**Exercise prompt**
Once the line with "For every layout" is found, repeat exactly that line and every one after it until the data below ends, including the last line.

**Collection entries**

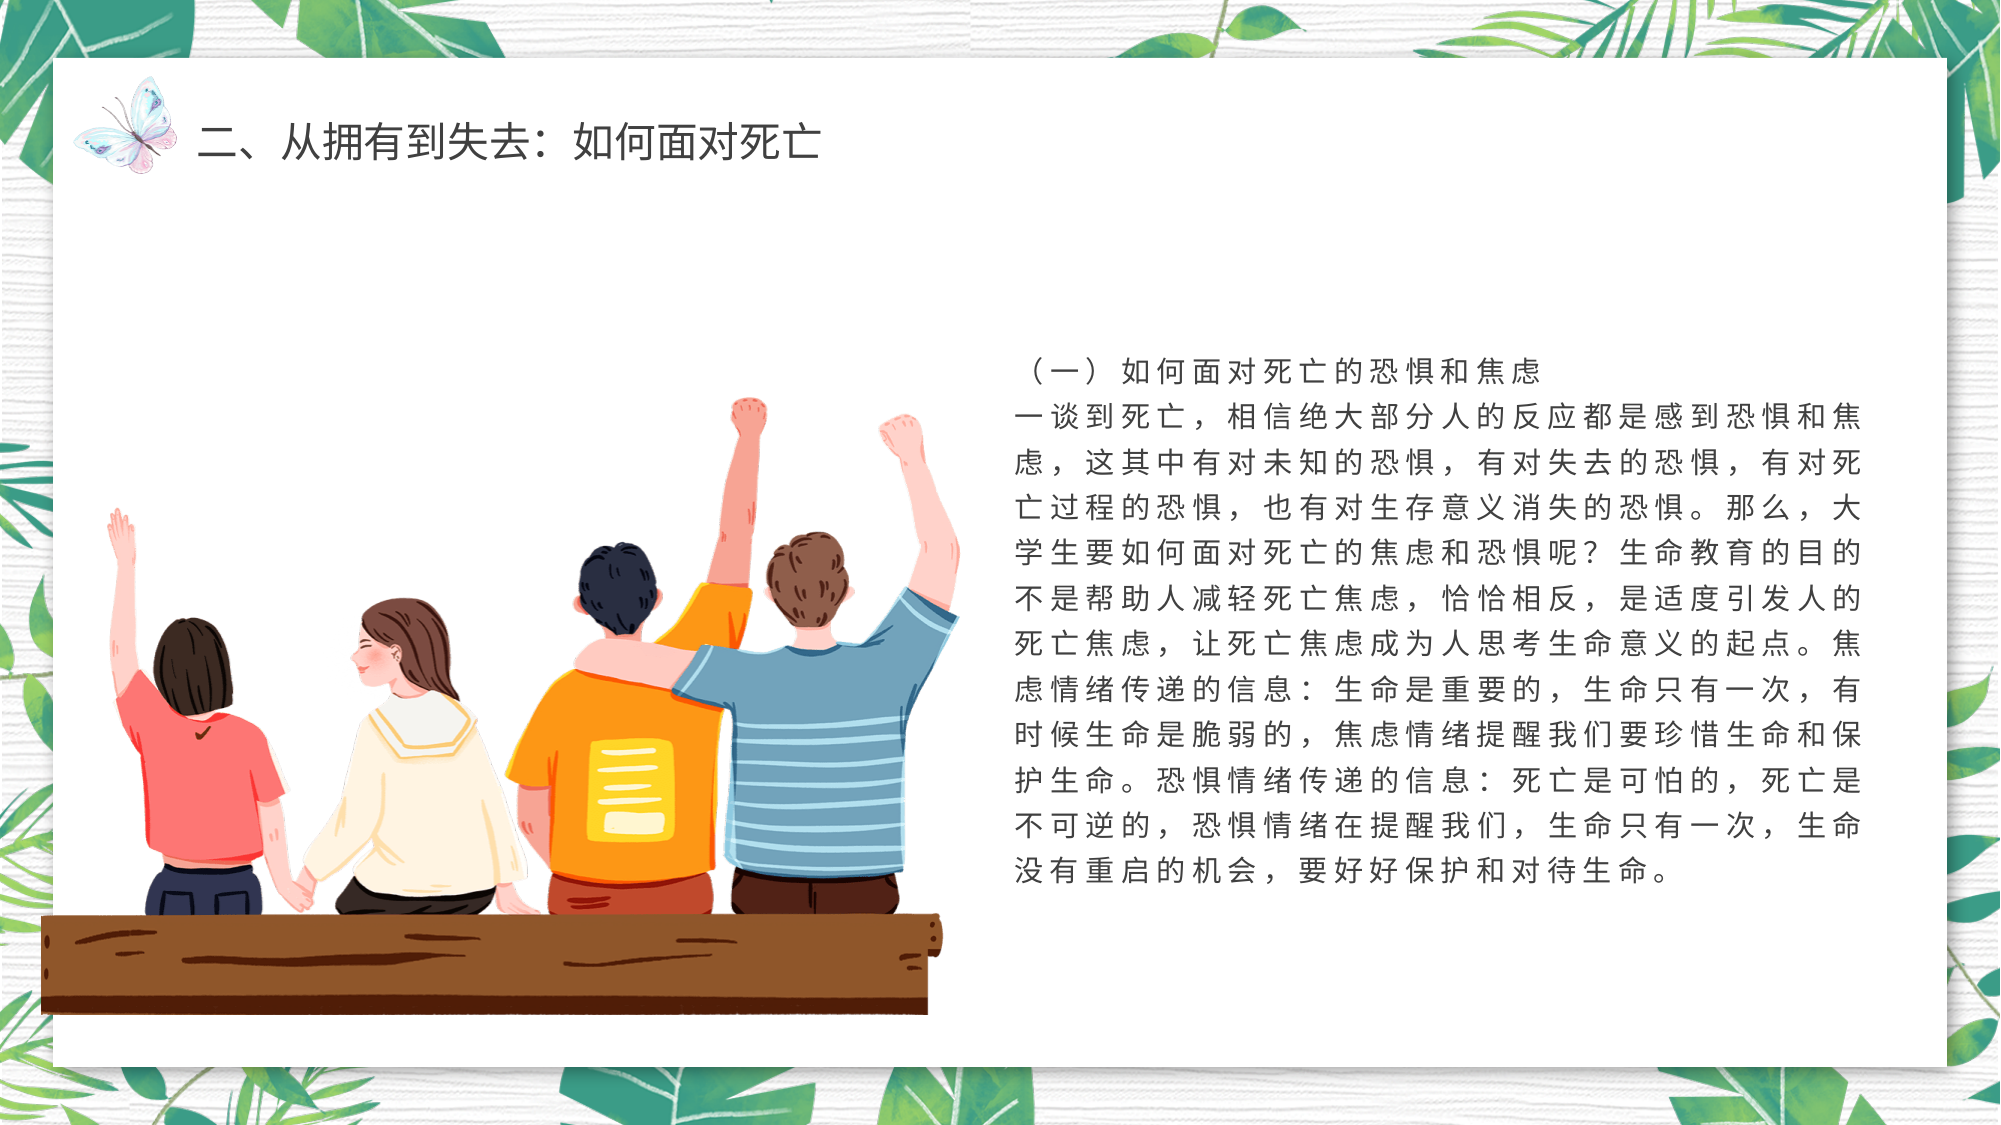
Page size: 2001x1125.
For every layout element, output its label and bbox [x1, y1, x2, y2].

picture [41, 350, 987, 1015]
text_box [0, 0, 2000, 1125]
picture [73, 76, 177, 174]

**Reply to the task**
For every layout element, output its label and bbox [x1, y1, x2, y2].

picture [41, 350, 987, 1015]
text_box [0, 0, 2000, 1125]
picture [73, 76, 177, 174]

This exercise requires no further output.